ICLR2026

Boosting for Predictive Sufficiency

Abbavaram Gowtham Reddy, Rajeev Verma, Celia Rubio-Madrigal, Krikamol Muandet, Rebekka Burkholz

Abstract

Out-of-distribution (OOD) generalization is a defining hallmark of truly robust and reliable machine learning systems. Recently, it has been empirically observed that existing OOD generalization methods often underperform on real-world tabular data, where hidden confounding shifts drive distribution shifts that boosting models handle more effectively. Earlier work attributes a part of boosting's success to variance reduction, handling missing covariates, feature selection, and connections to multicalibration. Complementary to these explanations, we uncover a crucial reason behind boosting's success in OOD generalization: its ability to identify environments created by hidden confounding shifts and maximize predictive performance within those environments.
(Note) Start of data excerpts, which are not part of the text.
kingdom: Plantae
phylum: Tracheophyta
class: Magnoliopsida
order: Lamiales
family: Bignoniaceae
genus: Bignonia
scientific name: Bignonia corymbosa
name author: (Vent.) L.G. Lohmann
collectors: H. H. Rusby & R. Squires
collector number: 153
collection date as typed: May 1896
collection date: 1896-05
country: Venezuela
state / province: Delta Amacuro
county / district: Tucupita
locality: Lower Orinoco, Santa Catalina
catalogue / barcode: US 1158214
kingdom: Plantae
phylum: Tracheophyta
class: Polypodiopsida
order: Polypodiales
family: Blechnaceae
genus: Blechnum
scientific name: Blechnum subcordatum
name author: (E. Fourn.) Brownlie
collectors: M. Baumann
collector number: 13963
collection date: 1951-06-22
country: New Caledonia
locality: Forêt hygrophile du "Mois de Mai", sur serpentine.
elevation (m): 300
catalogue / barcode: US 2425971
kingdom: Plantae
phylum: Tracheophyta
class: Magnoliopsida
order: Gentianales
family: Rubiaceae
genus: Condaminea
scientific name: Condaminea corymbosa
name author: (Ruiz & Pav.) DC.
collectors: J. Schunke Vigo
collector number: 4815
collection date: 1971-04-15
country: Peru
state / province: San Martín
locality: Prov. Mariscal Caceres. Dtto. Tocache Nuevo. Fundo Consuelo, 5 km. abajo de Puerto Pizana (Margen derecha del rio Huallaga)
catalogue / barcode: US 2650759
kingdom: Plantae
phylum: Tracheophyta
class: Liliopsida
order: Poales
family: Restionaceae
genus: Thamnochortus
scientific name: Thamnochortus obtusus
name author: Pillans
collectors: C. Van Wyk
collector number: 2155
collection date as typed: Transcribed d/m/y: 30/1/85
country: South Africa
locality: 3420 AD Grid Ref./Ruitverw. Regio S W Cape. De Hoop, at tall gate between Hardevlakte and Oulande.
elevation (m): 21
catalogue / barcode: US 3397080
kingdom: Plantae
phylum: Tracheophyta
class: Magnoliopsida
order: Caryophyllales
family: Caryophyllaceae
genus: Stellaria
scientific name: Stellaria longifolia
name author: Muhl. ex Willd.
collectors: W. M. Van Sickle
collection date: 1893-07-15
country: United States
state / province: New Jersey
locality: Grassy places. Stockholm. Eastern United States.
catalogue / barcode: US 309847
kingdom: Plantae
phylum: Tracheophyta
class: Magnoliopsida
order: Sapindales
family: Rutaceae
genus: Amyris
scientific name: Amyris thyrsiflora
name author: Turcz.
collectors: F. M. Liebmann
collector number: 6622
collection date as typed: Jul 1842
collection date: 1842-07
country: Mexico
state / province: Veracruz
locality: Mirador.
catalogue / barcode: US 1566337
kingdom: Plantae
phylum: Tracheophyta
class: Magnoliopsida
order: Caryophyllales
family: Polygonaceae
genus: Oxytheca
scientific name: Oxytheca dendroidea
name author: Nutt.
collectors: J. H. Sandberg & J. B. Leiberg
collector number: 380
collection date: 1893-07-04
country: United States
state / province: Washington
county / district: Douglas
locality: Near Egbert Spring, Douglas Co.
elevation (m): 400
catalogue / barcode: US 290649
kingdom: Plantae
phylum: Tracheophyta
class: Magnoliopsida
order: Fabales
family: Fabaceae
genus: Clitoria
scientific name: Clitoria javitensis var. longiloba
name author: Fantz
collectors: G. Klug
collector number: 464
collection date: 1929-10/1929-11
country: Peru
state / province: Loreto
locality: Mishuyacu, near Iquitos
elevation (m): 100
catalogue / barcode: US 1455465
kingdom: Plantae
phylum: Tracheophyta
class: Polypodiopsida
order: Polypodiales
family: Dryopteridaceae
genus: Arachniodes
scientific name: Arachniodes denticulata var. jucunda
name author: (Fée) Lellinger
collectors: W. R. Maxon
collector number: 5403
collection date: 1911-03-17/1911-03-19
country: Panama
To this end, this paper introduces an information-theoretic notion called α-predictive sufficiency and formalizes its connection to OOD generalization under hidden confounding shift. We show that boosting implicitly identifies suitable environments and produces an α-predictive sufficient predictor. We validate our theoretical results through synthetic and realworld experiments and show that boosting achieves robust performance by identifying these environments and maximizing the mutual information between predictions and true outcomes.